(Exercise inputs)

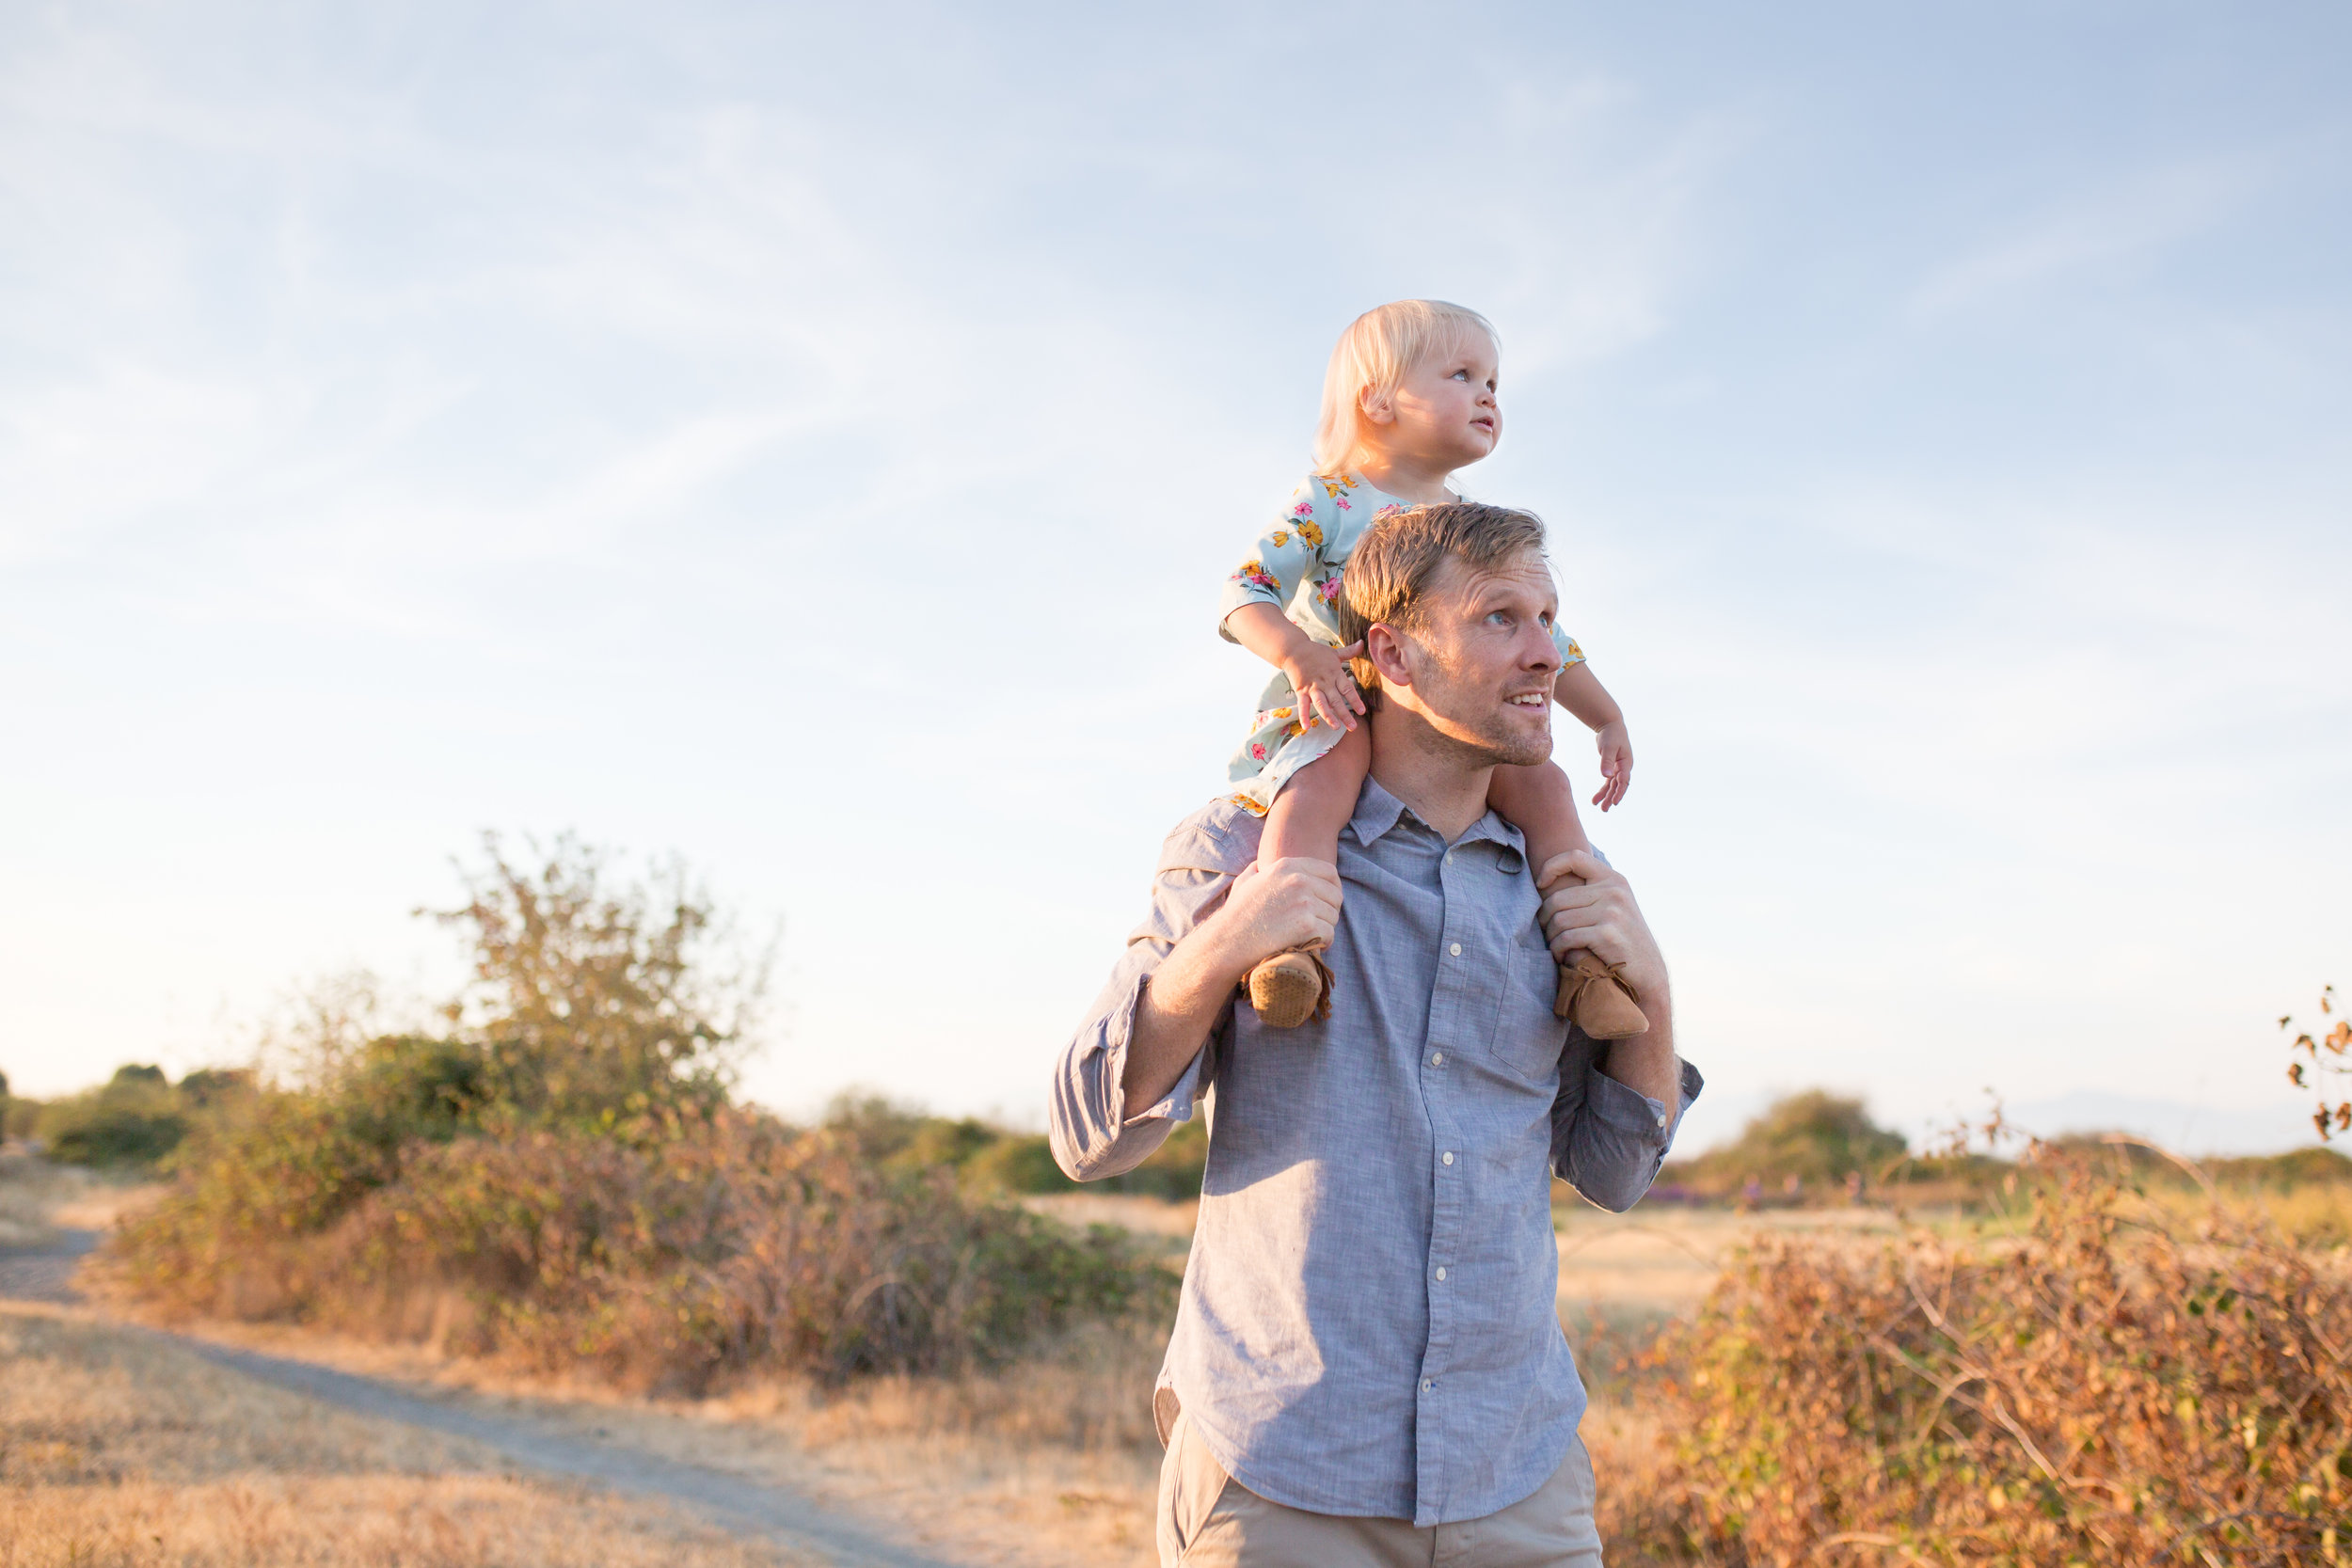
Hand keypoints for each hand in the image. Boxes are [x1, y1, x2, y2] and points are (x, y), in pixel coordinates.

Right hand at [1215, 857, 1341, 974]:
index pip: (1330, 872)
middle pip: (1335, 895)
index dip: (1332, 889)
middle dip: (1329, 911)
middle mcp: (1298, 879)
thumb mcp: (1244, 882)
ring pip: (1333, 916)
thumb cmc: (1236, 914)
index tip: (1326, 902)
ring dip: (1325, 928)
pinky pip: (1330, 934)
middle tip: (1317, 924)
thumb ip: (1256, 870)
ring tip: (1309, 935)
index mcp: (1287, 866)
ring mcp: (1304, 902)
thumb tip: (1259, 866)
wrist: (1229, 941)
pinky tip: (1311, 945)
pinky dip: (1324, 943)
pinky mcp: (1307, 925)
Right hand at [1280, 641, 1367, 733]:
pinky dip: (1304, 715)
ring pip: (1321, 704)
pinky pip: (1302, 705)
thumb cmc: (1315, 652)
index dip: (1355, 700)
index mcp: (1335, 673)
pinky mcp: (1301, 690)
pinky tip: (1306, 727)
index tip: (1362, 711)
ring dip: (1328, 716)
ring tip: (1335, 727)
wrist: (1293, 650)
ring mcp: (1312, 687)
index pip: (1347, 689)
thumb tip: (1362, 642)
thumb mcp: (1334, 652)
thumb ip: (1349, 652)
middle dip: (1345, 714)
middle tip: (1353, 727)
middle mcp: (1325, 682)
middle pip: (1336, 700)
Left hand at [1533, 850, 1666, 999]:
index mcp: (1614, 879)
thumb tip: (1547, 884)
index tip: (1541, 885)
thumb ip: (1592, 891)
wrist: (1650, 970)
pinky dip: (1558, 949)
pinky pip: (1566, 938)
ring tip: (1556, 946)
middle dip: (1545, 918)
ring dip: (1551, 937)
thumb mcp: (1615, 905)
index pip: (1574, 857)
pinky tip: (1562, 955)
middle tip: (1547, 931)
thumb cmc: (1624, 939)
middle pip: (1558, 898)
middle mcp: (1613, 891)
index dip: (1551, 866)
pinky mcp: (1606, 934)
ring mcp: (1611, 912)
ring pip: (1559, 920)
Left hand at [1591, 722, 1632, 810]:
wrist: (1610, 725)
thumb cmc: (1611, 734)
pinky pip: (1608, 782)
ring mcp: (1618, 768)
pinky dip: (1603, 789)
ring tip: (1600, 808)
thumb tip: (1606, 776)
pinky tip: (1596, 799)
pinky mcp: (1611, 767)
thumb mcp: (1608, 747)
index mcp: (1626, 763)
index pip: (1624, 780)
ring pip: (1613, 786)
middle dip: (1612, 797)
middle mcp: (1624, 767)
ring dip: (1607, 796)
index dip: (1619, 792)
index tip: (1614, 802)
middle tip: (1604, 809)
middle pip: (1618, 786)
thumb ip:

(End Exercise inputs)

_What to do_: From the records above, copy each line where the word "hand" can be found.

_Response for this exercise_:
Hand keypoints for each hand in the image. Boxes are [x1, y1, x2, y2] and points are (x, y), in pixel coordinates.
Right hand at [1215, 857, 1341, 974]:
Right hand at [1280, 641, 1367, 733]:
Left hand at [1533, 850, 1666, 999]:
Left hand at [1591, 722, 1632, 810]:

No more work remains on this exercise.